Are there any long-term health risks associated with vasectomy?
 

The February 17, 1993 issue of the Journal Of The American Medical Association contained 2 studies (by the same research group) that suggest that vasectomy was associated with a small increased risk of prostate cancer in their study groups (almost 30,000 patients in 1 study and almost 40,000 patients in the other study).  Because the question was initially raised by 2 studies back in 1990, the World Health Organization convened a 1991 meeting of 23 international experts to review all research regarding vasectomy and prostate cancer.  They concluded that there was no plausible biologic mechanism for a relationship between vasectomy and prostate cancer.  Some medical researchers interpreted the small increased risk noted in the 1993 studies as a weak association that may be due to chance or bias.  A systematic review of the medical literature in 1998 (Fertility & Sterility, 70: 191) further documented the lack of a significant relationship between vasectomy and prostate cancer. Additional convincing evidence of no relationship has been published in the Journal of Urology in June 1999 (161: 1848-1853), in the Journal of the American Medical Association in June 2002 (287:3110-3115), in the Journal of Urology in October 2002 (168: 1408-1411), and in Fertility and Sterility in November 2005 (84:1438-1443). Because the question of a relationship has been raised, however, the American Urologic Association recommends that men who have had vasectomy and are over 40 have an annual rectal exam and prostate cancer screening blood test (PSA).  This is the same recommendation made by the AUA for all men of age 50-70.

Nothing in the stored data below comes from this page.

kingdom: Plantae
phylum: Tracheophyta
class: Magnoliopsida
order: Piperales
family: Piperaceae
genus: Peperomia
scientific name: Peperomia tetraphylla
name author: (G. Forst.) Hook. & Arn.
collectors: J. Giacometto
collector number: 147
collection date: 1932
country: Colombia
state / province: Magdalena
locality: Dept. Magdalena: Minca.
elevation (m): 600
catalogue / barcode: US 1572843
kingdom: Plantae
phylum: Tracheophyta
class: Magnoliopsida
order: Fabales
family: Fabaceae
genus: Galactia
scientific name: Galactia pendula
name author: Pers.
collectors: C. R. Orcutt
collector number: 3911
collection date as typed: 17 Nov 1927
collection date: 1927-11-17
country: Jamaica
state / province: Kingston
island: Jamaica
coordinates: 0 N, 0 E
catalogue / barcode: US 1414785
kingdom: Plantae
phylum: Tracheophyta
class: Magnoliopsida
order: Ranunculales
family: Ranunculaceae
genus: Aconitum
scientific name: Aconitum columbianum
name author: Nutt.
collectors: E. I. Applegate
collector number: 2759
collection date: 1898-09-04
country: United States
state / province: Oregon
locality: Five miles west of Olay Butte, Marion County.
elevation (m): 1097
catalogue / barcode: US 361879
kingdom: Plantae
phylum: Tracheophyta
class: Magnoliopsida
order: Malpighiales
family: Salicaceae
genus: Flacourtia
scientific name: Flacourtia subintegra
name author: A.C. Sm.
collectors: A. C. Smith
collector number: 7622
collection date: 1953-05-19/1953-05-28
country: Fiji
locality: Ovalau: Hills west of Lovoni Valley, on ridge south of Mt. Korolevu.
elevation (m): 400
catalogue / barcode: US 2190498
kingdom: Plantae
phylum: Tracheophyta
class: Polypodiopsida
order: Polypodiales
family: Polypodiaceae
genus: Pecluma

The question of an association between vasectomy and subsequent cardiovascular disease was raised back in 1978 and 1980 by two studies which reported an increase in atherosclerosis (hardening of the arteries) in vasectomized laboratory monkeys. The last article listed above (Cancer and cardiovascular disease after vasectomy: an epidemiological database study. Fertility and Sterility 84:1438-1443, November 2005) provides an excellent bibliography of studies showing no association in humans as well as its authors' own data comparing 24,773 vasectomized men with 159,480 non-vasectomized men as a control group. Their findings "strengthen the evidence that vasectomy is not followed by an increased risk of myocardial infarction [heart attack], coronary heart disease as a whole, or stroke. In particular, we add strong support to the evidence that there is no elevation of risk of cardiovascular disease in men after long periods after vasectomy."

My office has copies of these and other research studies, available to any patient upon request.